[Problem requirements] Only some lines are wanted. Transcribe, exactly, the lines below from the line with "left hip: (116, 287)" up to and including the line with "right elbow: (332, 270)".

[Extracted data]
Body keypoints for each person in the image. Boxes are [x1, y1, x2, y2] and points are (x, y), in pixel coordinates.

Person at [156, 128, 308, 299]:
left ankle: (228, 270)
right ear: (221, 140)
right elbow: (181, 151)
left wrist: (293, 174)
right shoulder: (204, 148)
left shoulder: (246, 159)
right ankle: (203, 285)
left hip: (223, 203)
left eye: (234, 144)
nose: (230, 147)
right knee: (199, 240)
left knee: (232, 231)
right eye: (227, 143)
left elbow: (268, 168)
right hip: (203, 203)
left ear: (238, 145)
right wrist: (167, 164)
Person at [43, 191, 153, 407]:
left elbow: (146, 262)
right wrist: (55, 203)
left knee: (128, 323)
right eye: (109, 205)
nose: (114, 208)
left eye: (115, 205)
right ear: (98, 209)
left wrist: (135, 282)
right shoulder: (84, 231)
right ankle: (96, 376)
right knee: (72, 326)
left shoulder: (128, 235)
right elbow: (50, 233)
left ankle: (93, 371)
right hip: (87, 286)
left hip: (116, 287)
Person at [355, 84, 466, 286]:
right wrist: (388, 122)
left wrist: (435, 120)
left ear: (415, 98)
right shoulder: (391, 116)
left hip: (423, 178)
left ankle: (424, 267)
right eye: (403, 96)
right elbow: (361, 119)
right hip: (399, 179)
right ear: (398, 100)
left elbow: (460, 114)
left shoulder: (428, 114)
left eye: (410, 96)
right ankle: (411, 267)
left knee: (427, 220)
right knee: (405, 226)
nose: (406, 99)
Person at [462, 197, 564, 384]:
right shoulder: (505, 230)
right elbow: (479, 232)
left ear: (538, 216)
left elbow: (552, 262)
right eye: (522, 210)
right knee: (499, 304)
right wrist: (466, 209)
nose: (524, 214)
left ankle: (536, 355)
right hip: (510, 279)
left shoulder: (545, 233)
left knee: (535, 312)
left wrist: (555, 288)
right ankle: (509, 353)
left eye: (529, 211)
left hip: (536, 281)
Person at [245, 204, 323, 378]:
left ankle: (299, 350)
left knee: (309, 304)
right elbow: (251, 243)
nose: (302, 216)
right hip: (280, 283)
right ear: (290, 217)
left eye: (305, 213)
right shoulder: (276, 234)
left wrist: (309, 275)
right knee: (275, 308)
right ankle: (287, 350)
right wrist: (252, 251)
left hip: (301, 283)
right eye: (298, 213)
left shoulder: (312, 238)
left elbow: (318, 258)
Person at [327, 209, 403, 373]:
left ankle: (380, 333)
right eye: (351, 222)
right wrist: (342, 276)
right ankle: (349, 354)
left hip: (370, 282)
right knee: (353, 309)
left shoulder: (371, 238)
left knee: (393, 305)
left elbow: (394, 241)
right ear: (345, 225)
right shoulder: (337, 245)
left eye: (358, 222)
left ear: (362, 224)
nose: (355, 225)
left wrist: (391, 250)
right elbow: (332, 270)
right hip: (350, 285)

[Written response]
left hip: (116, 287)
Person at [355, 84, 466, 286]:
right wrist: (388, 122)
left wrist: (435, 120)
left ear: (415, 98)
right shoulder: (391, 116)
left hip: (423, 178)
left ankle: (424, 267)
right eye: (403, 96)
right elbow: (361, 119)
right hip: (399, 179)
right ear: (398, 100)
left elbow: (460, 114)
left shoulder: (428, 114)
left eye: (410, 96)
right ankle: (411, 267)
left knee: (427, 220)
right knee: (405, 226)
nose: (406, 99)
Person at [462, 197, 564, 384]:
right shoulder: (505, 230)
right elbow: (479, 232)
left ear: (538, 216)
left elbow: (552, 262)
right eye: (522, 210)
right knee: (499, 304)
right wrist: (466, 209)
nose: (524, 214)
left ankle: (536, 355)
right hip: (510, 279)
left shoulder: (545, 233)
left knee: (535, 312)
left wrist: (555, 288)
right ankle: (509, 353)
left eye: (529, 211)
left hip: (536, 281)
Person at [245, 204, 323, 378]:
left ankle: (299, 350)
left knee: (309, 304)
right elbow: (251, 243)
nose: (302, 216)
right hip: (280, 283)
right ear: (290, 217)
left eye: (305, 213)
right shoulder: (276, 234)
left wrist: (309, 275)
right knee: (275, 308)
right ankle: (287, 350)
right wrist: (252, 251)
left hip: (301, 283)
right eye: (298, 213)
left shoulder: (312, 238)
left elbow: (318, 258)
Person at [327, 209, 403, 373]:
left ankle: (380, 333)
right eye: (351, 222)
right wrist: (342, 276)
right ankle: (349, 354)
left hip: (370, 282)
right knee: (353, 309)
left shoulder: (371, 238)
left knee: (393, 305)
left elbow: (394, 241)
right ear: (345, 225)
right shoulder: (337, 245)
left eye: (358, 222)
left ear: (362, 224)
nose: (355, 225)
left wrist: (391, 250)
right elbow: (332, 270)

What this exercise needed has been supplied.